* **What needs to be done**:
The answer must be every entry below, word for word, with the pictures left out.

* **Extracted entries**:
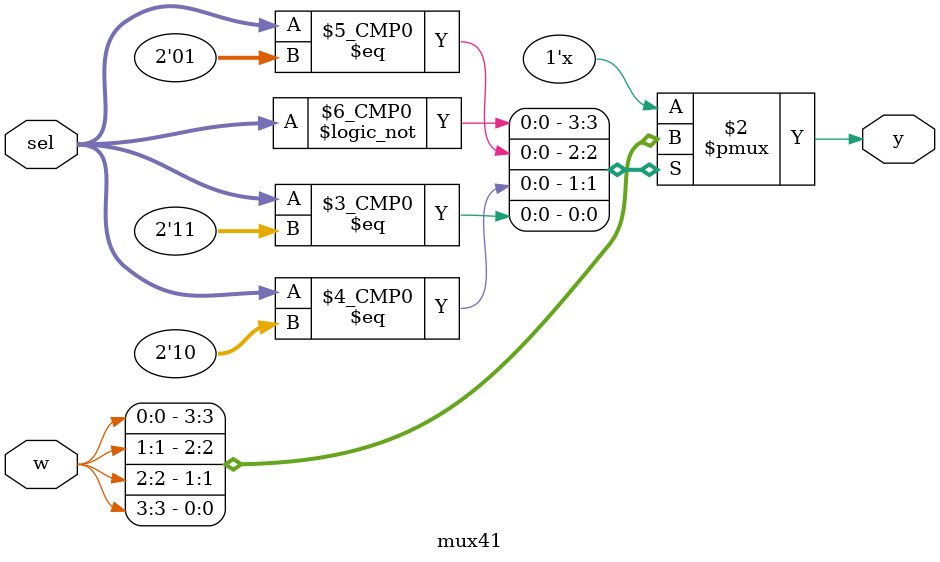
<source format=v>
`timescale 1ns / 1ps
module mux41(
input wire [3:0] w,
input  wire [1:0] sel,
output reg y
    );
always @(*)
begin
case (sel)
0: y = w[0];
1: y = w[1]; 
2: y = w[2]; 
3: y = w[3];
endcase
end

endmodule

</source>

* **Response area**:
<source format=v>
`timescale 1ns / 1ps
module mux41(
input wire [3:0] w,
input  wire [1:0] sel,
output reg y
    );
always @(*)
begin
case (sel)
0: y = w[0];
1: y = w[1]; 
2: y = w[2]; 
3: y = w[3];
endcase
end

endmodule

</source>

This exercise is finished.